WHAT TO PRODUCE:
Could you output every line of text in the material below verbatim, leaving the pictures out?

= = =

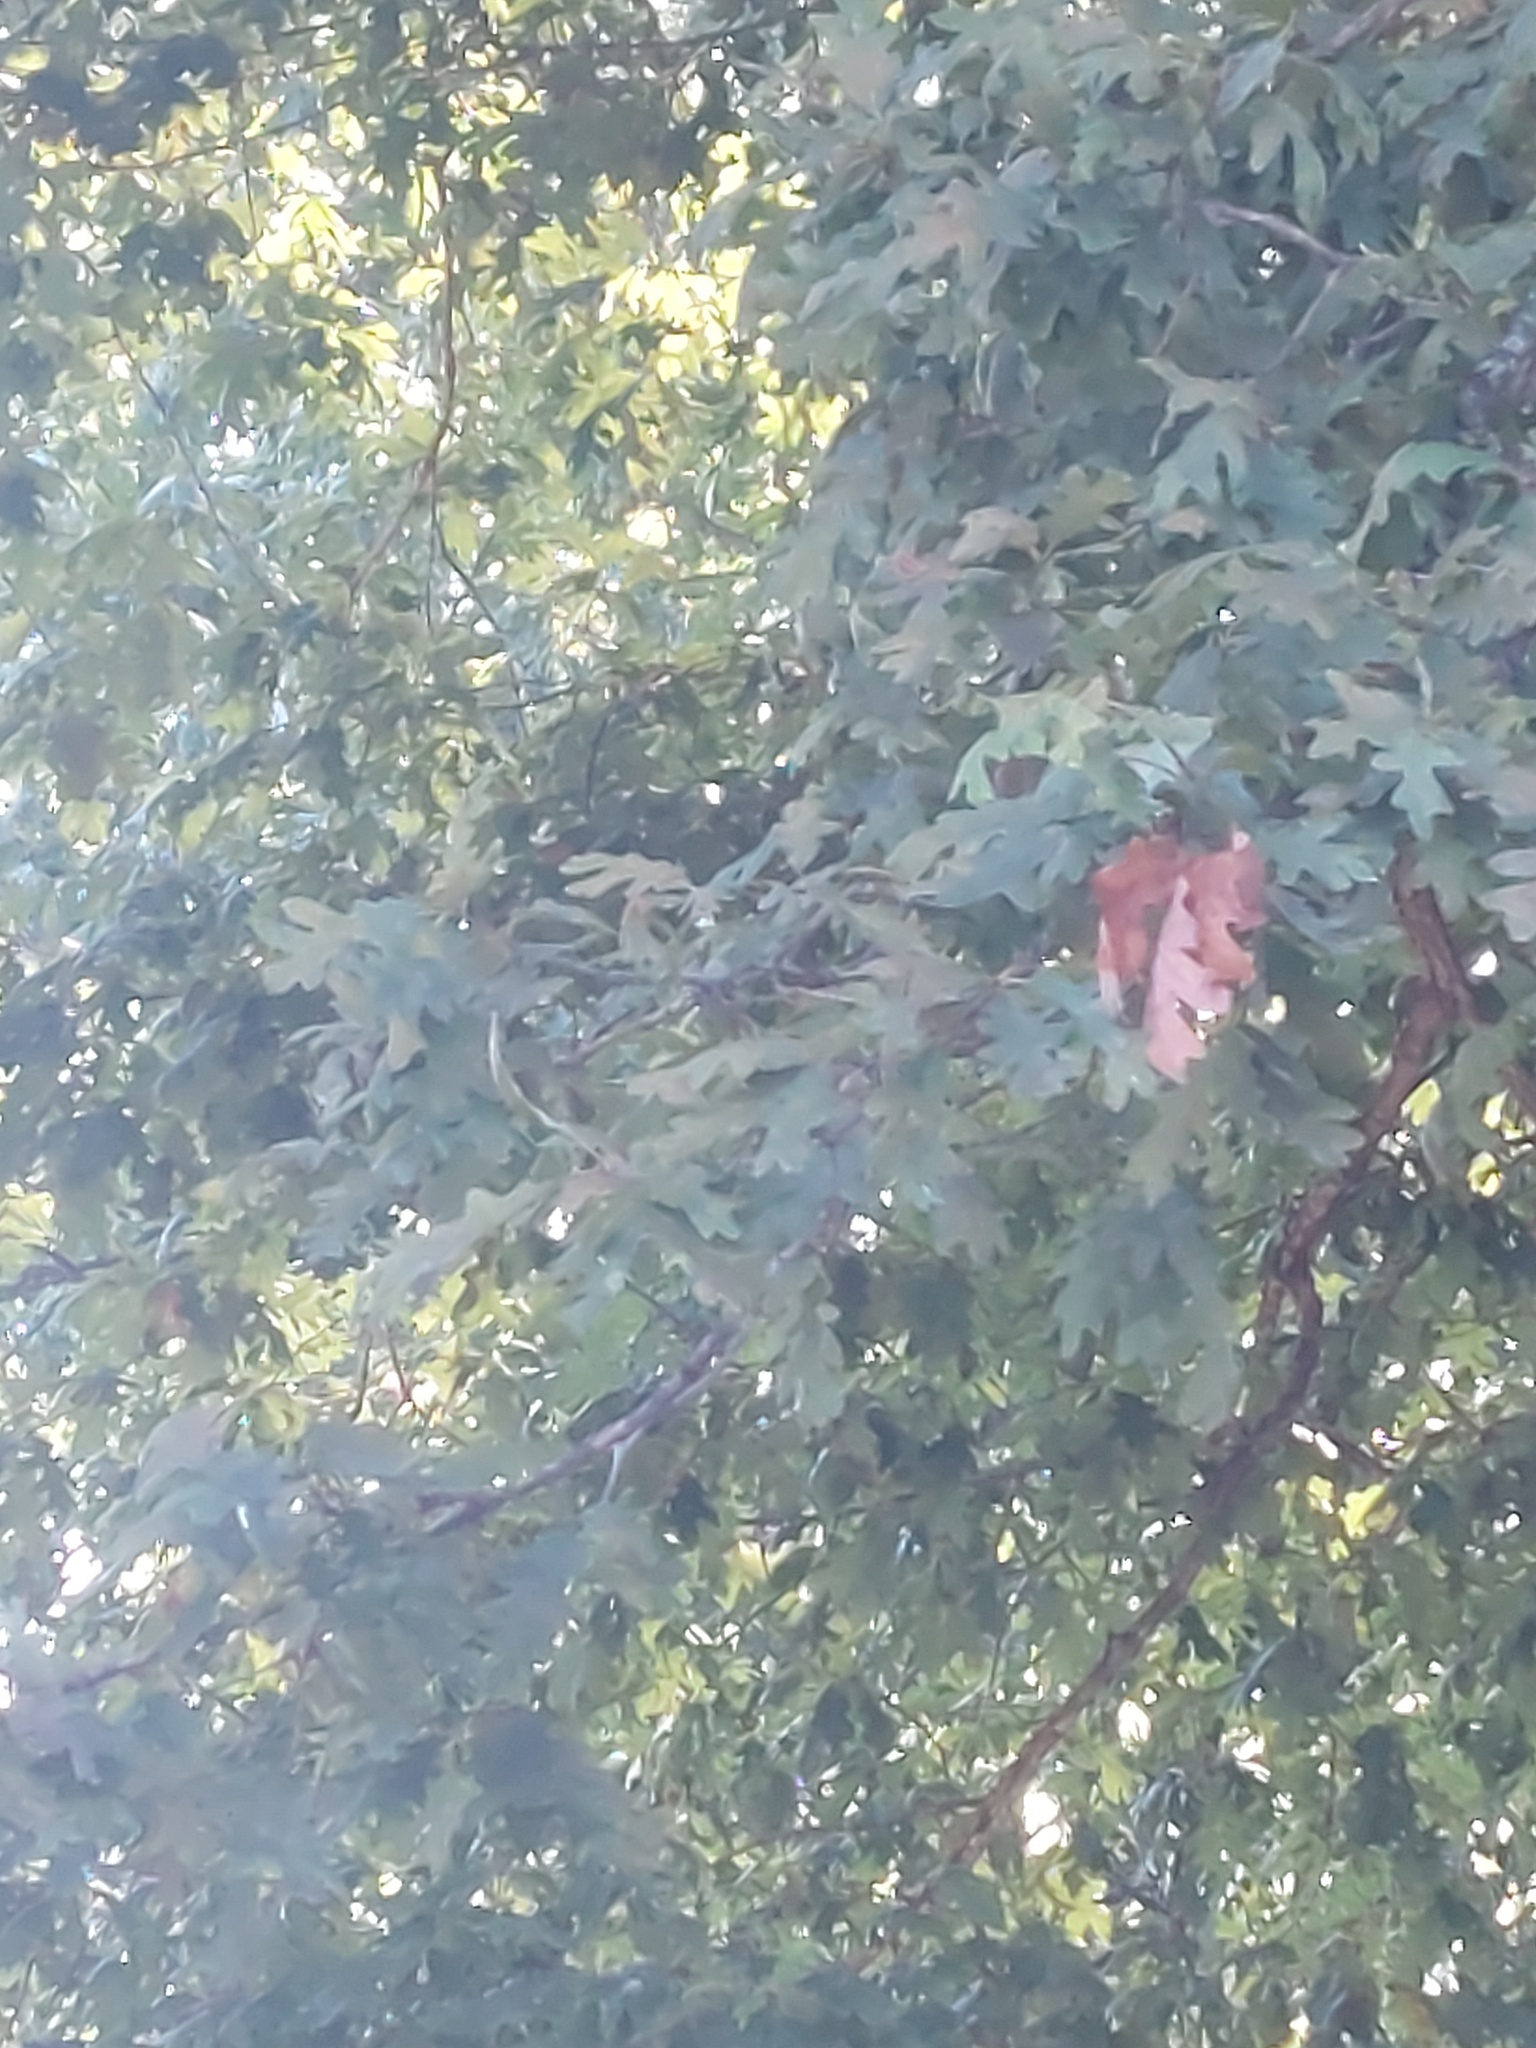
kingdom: Plantae
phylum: Tracheophyta
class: Magnoliopsida
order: Fagales
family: Fagaceae
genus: Quercus
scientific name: Quercus alba
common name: White oak
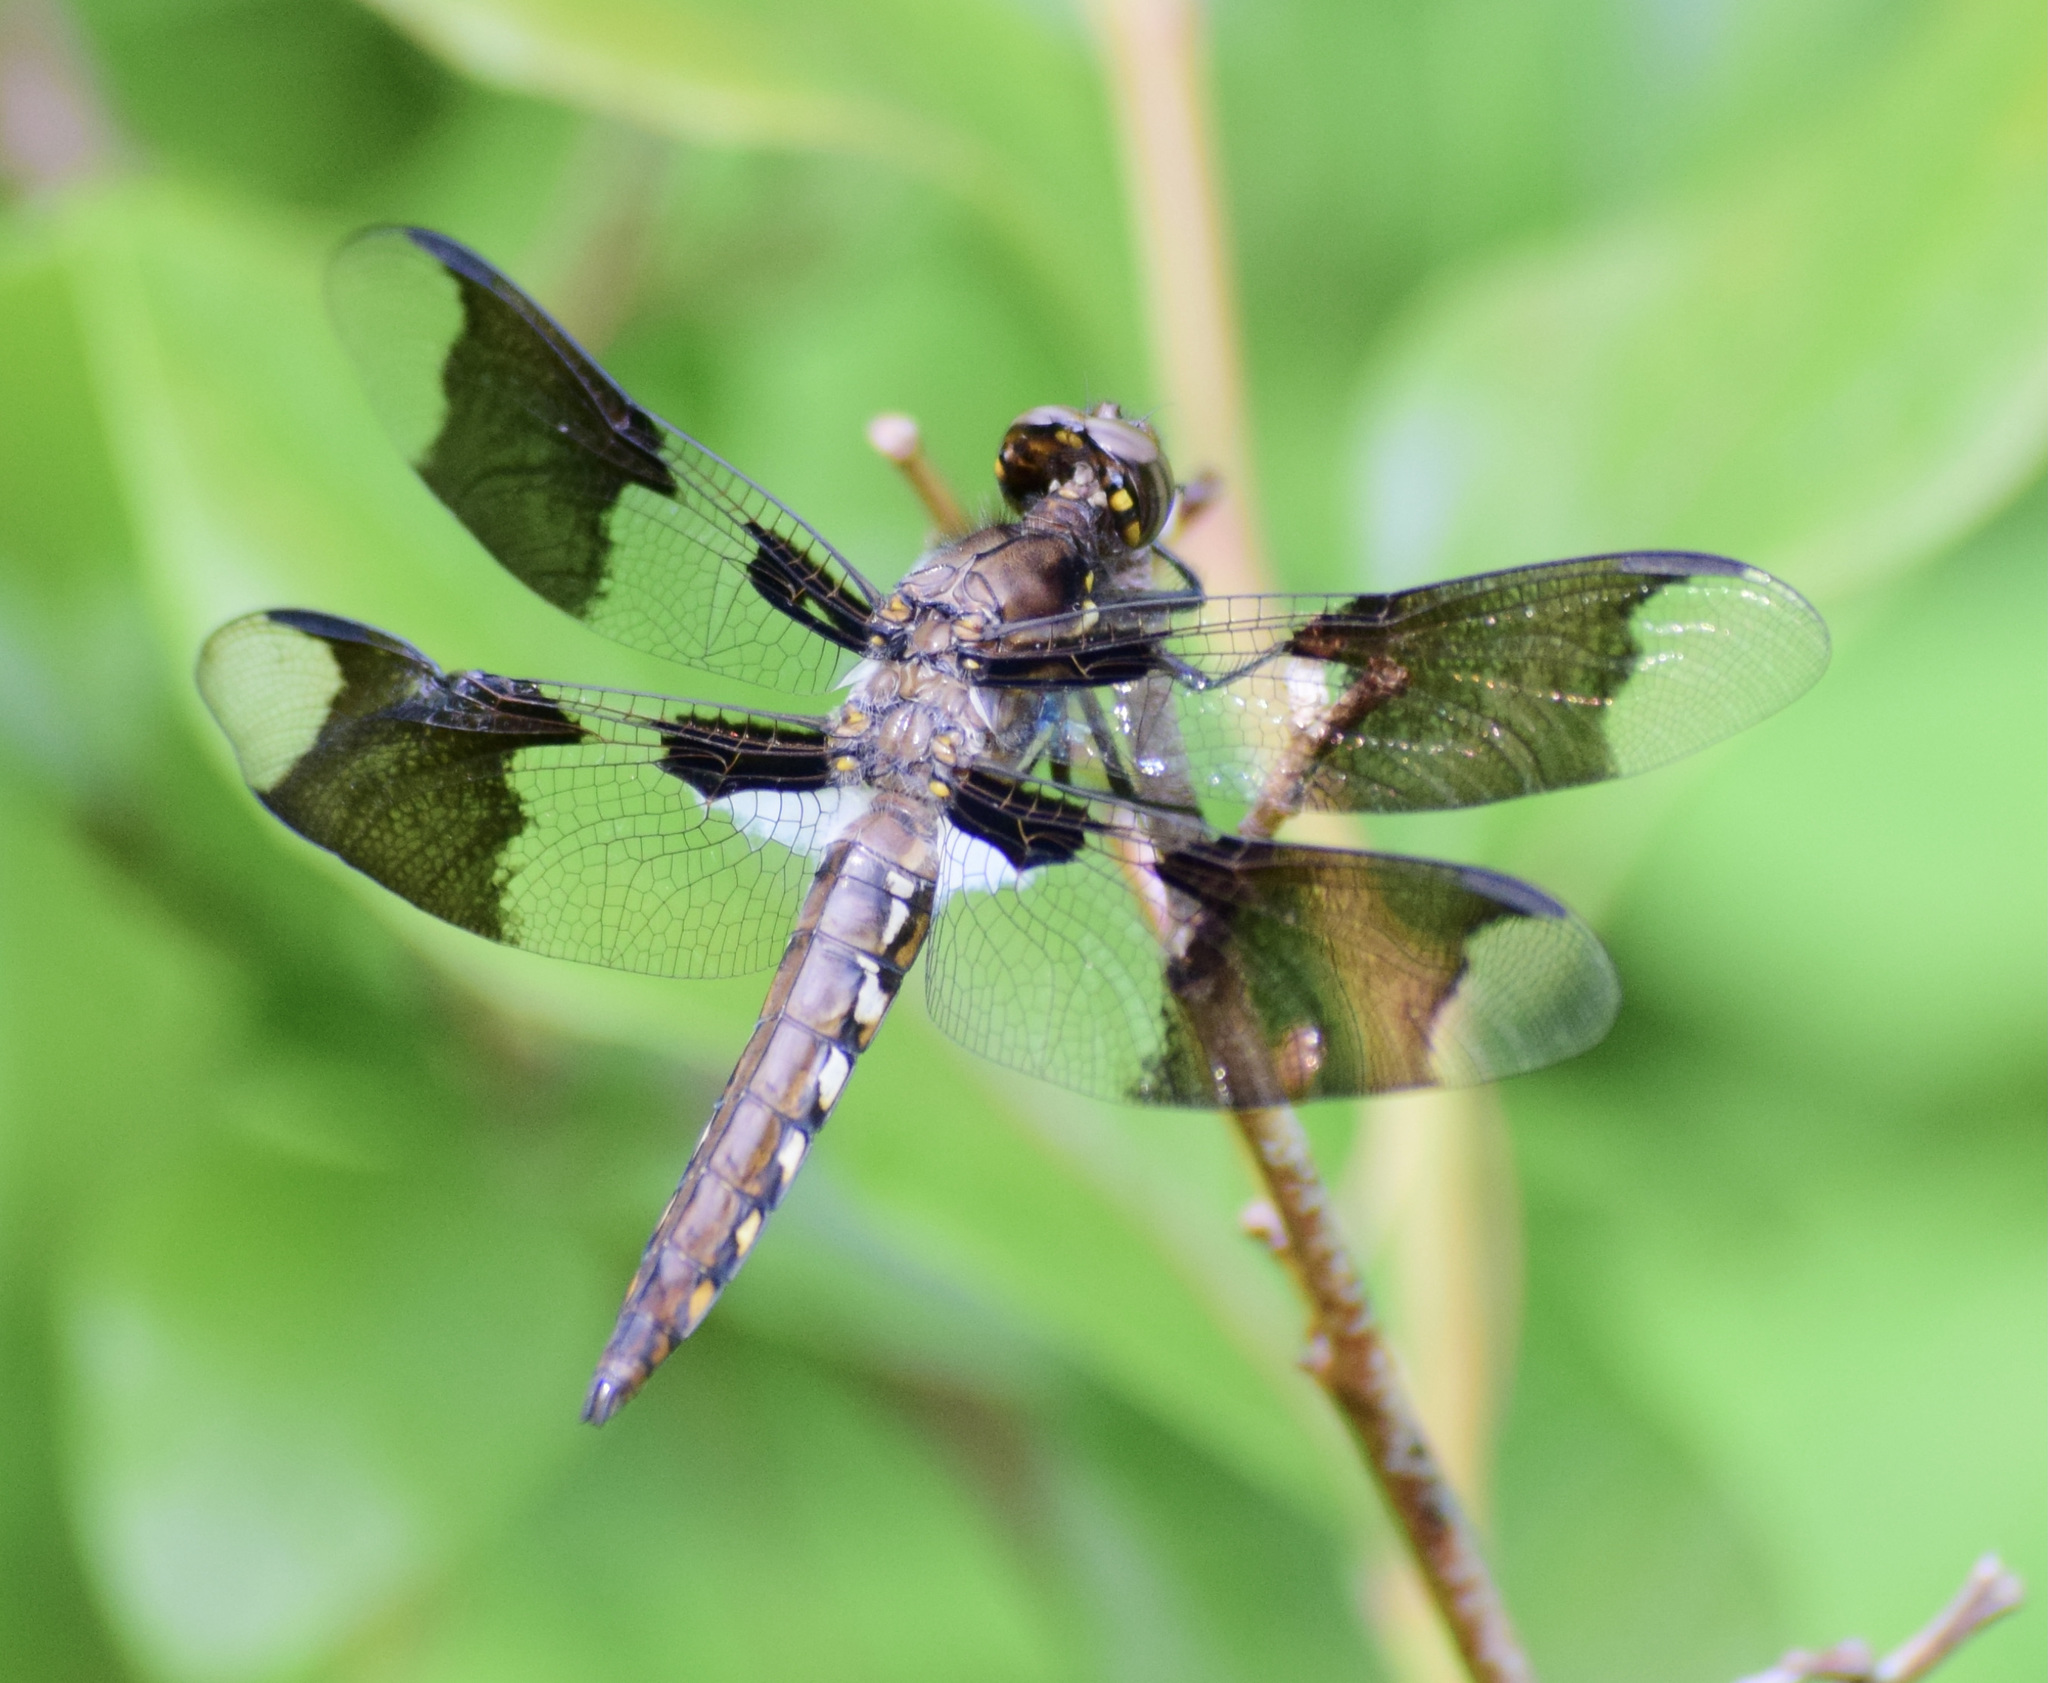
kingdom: Animalia
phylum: Arthropoda
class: Insecta
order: Odonata
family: Libellulidae
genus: Plathemis
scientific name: Plathemis lydia
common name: Common whitetail
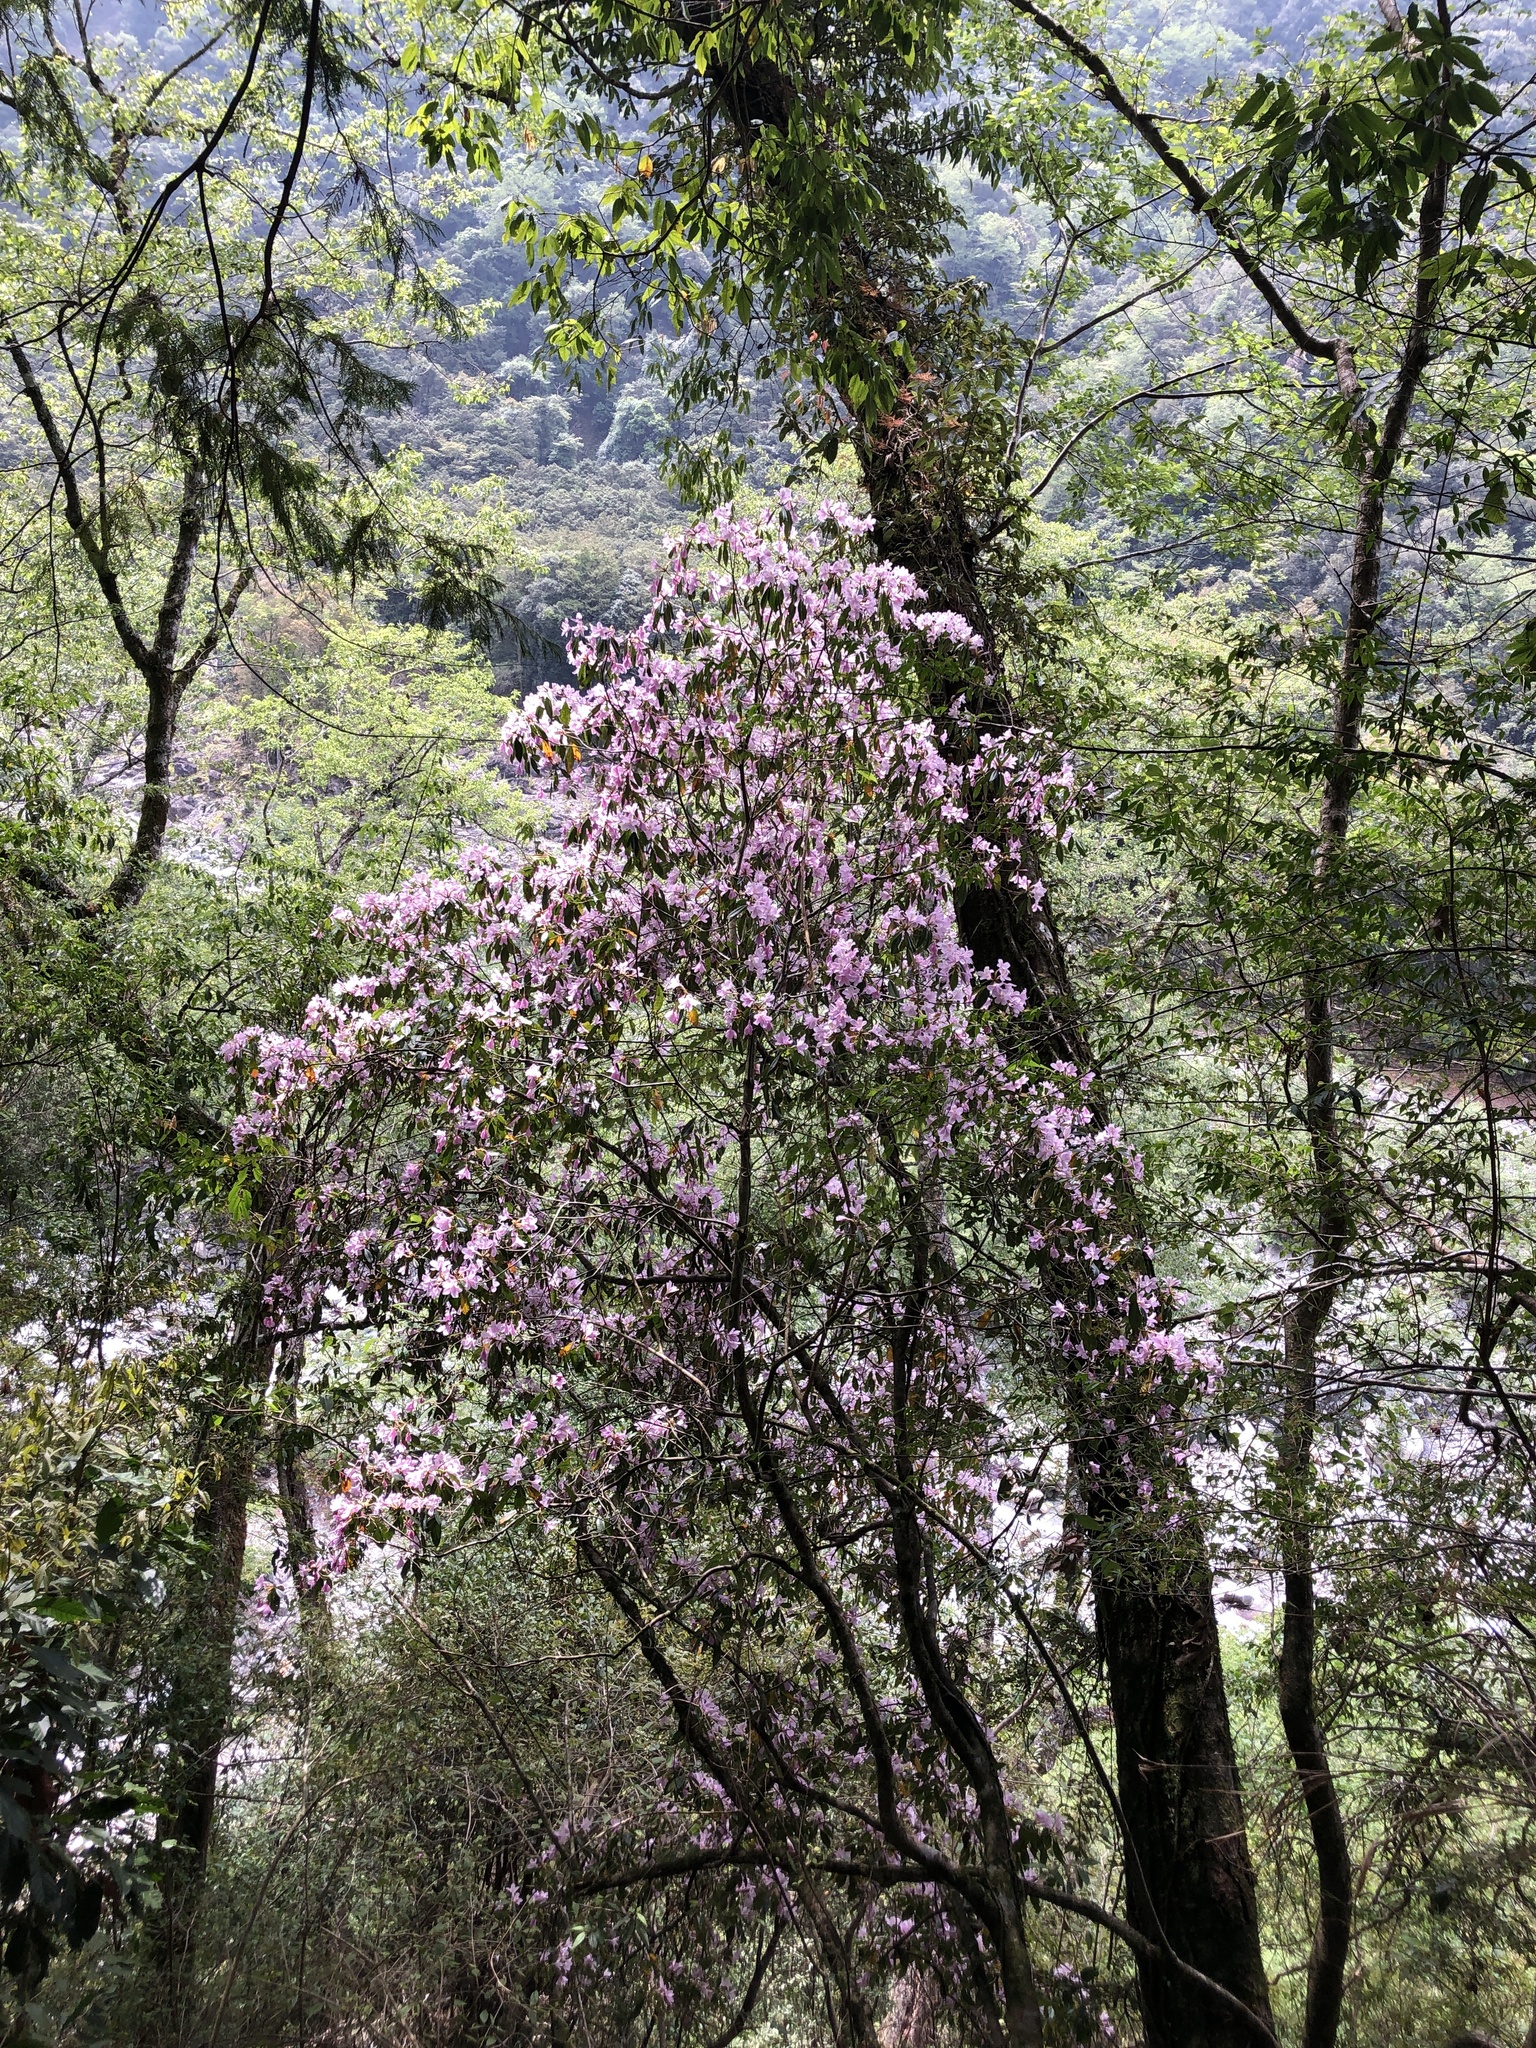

= = =

RESPONSE TO THE EXERCISE:
kingdom: Plantae
phylum: Tracheophyta
class: Magnoliopsida
order: Fagales
family: Fagaceae
genus: Quercus
scientific name: Quercus alba
common name: White oak
kingdom: Animalia
phylum: Arthropoda
class: Insecta
order: Odonata
family: Libellulidae
genus: Plathemis
scientific name: Plathemis lydia
common name: Common whitetail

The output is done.